The Slatest

Several Southern Black Churches Have Caught Fire. The Latest One Was Once Burned by the KKK.

The racially motivated mass shooting at Emanuel AME Church in Charleston, South Carolina, on June 17 left nine dead. 

Photo by Joe Raedle/Getty Images

In the two weeks since the deadly racist shooting at Emanuel AME Church in Charleston, South Carolina, at least six black churches in the South have been hit by a string of raging fires. The most recent fire broke out late Tuesday night in Greeleyville, South Carolina, just 65 miles north of Charleston. This is not the first time that the church, Mount Zion AME, has burned—its original structure was set on fire by members of the Ku Klux Klan 20 years ago.

Firefighters spent more than two hours putting out the flames, which destroyed the roof and interior of the building, leaving only a few charred brick walls, CNN reports. Police officials say it is too early to determine the cause of the fire, but the blaze has attracted attention from local police, the South Carolina Law Enforcement Division, and the FBI. The Bureau of Alcohol, Tobacco, Firearms, and Explosives is also involved in the ongoing investigation.

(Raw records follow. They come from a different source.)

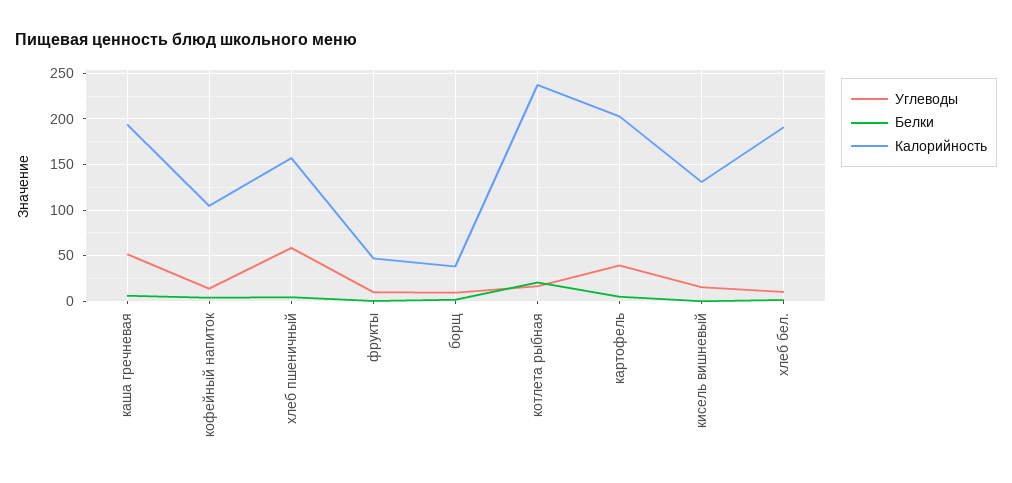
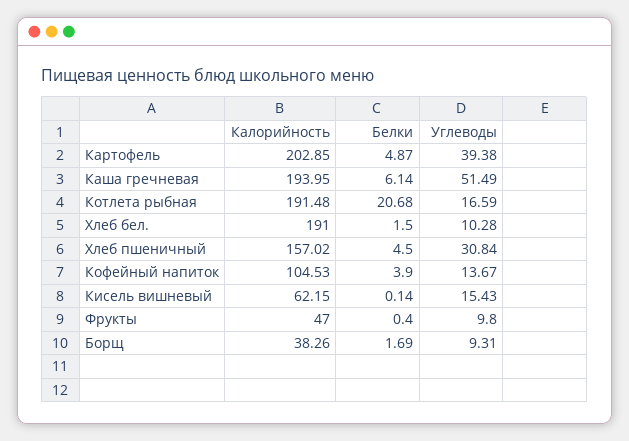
  {
    "Углеводы": {
      "каша гречневая": 51.49,
      "кофейный напиток": 13.67,
-     "хлеб пшеничный": 60,
+     "хлеб пшеничный": 30.84,
      "фрукты": 9.8,
      "борщ": 9.31,
      "котлета рыбная": 16.59,
      "картофель": 39.38,
      "кисель вишневый": 15.43,
      "хлеб бел.": 10.28
    },
    "Белки": {
      "каша гречневая": 6.14,
      "кофейный напиток": 3.9,
      "хлеб пшеничный": 4.5,
      "фрукты": 0.4,
      "борщ": 1.69,
      "котлета рыбная": 20.68,
      "картофель": 4.87,
      "кисель вишневый": 0.14,
      "хлеб бел.": 1.5
    },
    "Калорийность": {
      "каша гречневая": 193.95,
      "кофейный напиток": 104.53,
      "хлеб пшеничный": 157.02,
      "фрукты": 47,
      "борщ": 38.26,
-     "котлета рыбная": 240,
+     "котлета рыбная": 191.48,
      "картофель": 202.85,
-     "кисель вишневый": 130,
+     "кисель вишневый": 62.15,
      "хлеб бел.": 191
    }
  }

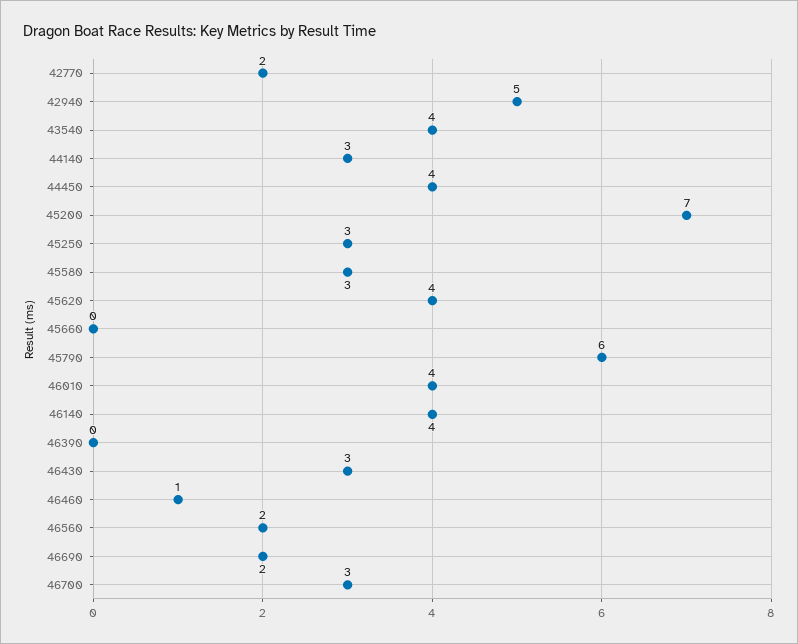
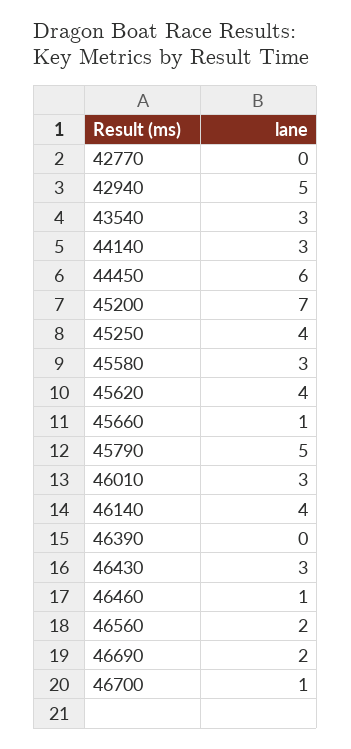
  {
-   "42770": 2,
+   "42770": 0,
    "42940": 5,
-   "43540": 4,
+   "43540": 3,
    "44140": 3,
-   "44450": 4,
+   "44450": 6,
    "45200": 7,
-   "45250": 3,
+   "45250": 4,
    "45580": 3,
    "45620": 4,
-   "45660": 0,
+   "45660": 1,
-   "45790": 6,
+   "45790": 5,
-   "46010": 4,
+   "46010": 3,
    "46140": 4,
    "46390": 0,
    "46430": 3,
    "46460": 1,
    "46560": 2,
    "46690": 2,
-   "46700": 3
+   "46700": 1
  }

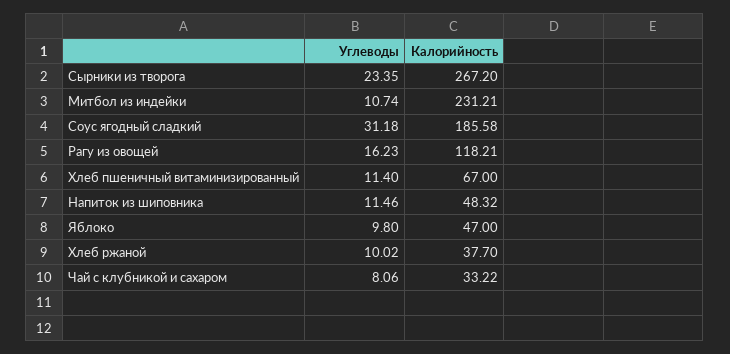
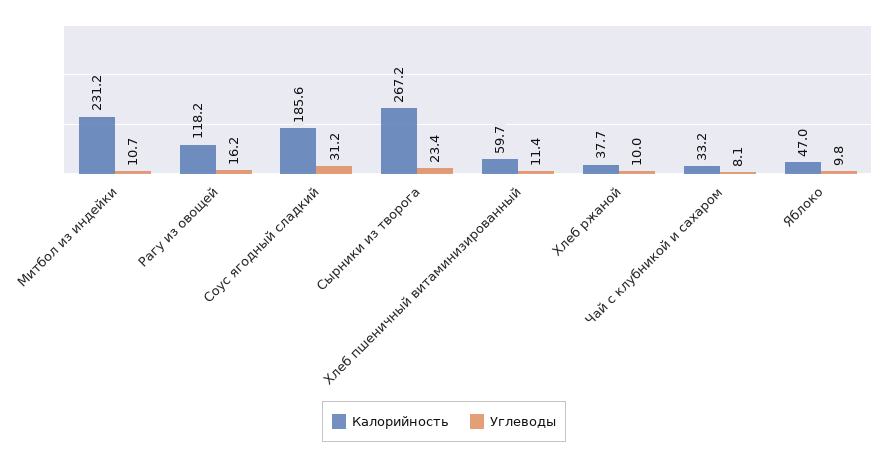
  {
    "Углеводы": {
      "Сырники из творога": 23.35,
      "Митбол из индейки": 10.74,
      "Соус ягодный сладкий": 31.18,
      "Рагу из овощей": 16.23,
      "Хлеб пшеничный витаминизированный": 11.4,
-     "Напиток из шиповника": 11.46,
      "Яблоко": 9.8,
      "Хлеб ржаной": 10.02,
      "Чай с клубникой и сахаром": 8.06
    },
    "Калорийность": {
      "Сырники из творога": 267.2,
      "Митбол из индейки": 231.21,
      "Соус ягодный сладкий": 185.58,
      "Рагу из овощей": 118.21,
-     "Хлеб пшеничный витаминизированный": 67,
+     "Хлеб пшеничный витаминизированный": 59.7,
-     "Напиток из шиповника": 48.32,
      "Яблоко": 47,
      "Хлеб ржаной": 37.7,
      "Чай с клубникой и сахаром": 33.22
    }
  }

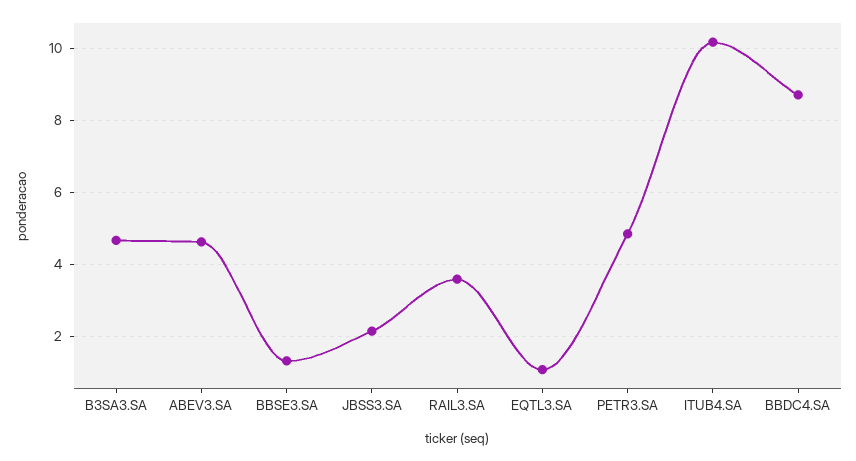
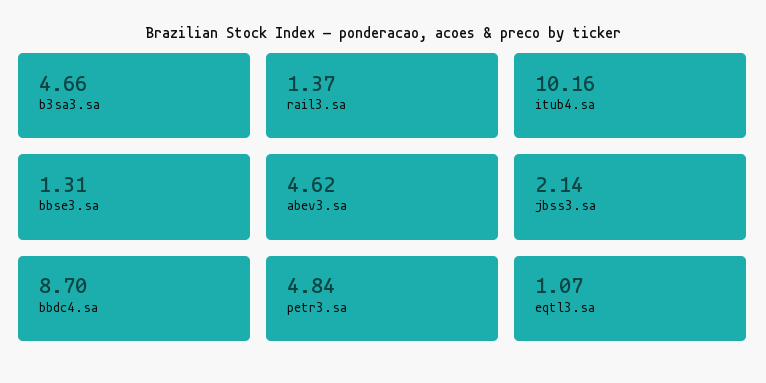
  {
    "B3SA3.SA": 4.66,
    "ABEV3.SA": 4.62,
    "BBSE3.SA": 1.31,
    "JBSS3.SA": 2.14,
-   "RAIL3.SA": 3.6,
+   "RAIL3.SA": 1.37,
    "EQTL3.SA": 1.07,
    "PETR3.SA": 4.84,
    "ITUB4.SA": 10.16,
    "BBDC4.SA": 8.7
  }

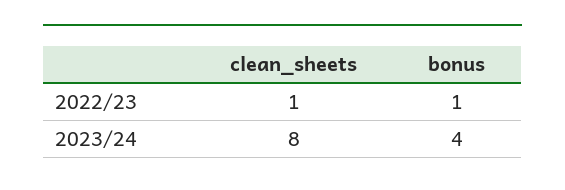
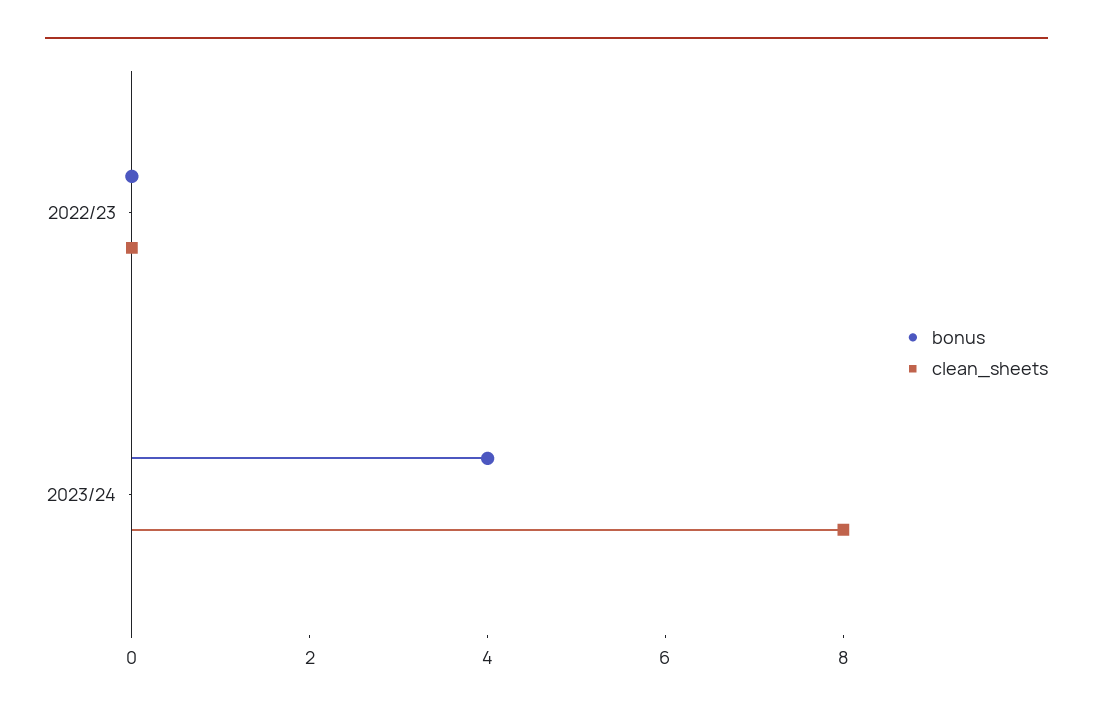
  {
    "clean_sheets": {
-     "2022/23": 1,
+     "2022/23": 0,
      "2023/24": 8
    },
    "bonus": {
-     "2022/23": 1,
+     "2022/23": 0,
      "2023/24": 4
    }
  }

The cause of two of the other recent black church fires—one in Charlotte, North Carolina, and the other in Knoxville, Tennessee—has been ruled as arson. However, investigators said there is no evidence that the fires were hate crimes, or that they were connected. Rather, officials say that they appear to be unrelated acts of vandalism. Church fires last week in South Carolina and Georgia are still under investigation.

Whether the blaze in Greeleyville on Tuesday was caused by arson or not, former South Carolina Rep. Bakari Sellers told CNN that the fire serves as “another punch to the gut” to a local community that has already seen tremendous pain. The Charleston shooting on June 17—allegedly instigated by a 21-year-old who publicly announced his desire to start a race war—killed nine people and launched a heated national debate about Confederate symbols. And the 1995* burning of the same church in Greeleyville by the KKK was part of a series of more than two dozen fires that hit black churches at the time. According to a report from the National Fire Protection Association, the number of fires at religious sites was twice as high in 1980 as in 2011.

The NAACP issued a tweet on Tuesday afternoon—before the outbreak of the Greeleyville fire—warning black churches to be careful and hinting that history may be in danger of repeating itself.

*Correction, July 1, 2015: This post originally misstated the year of the 1995 church fire as 1985.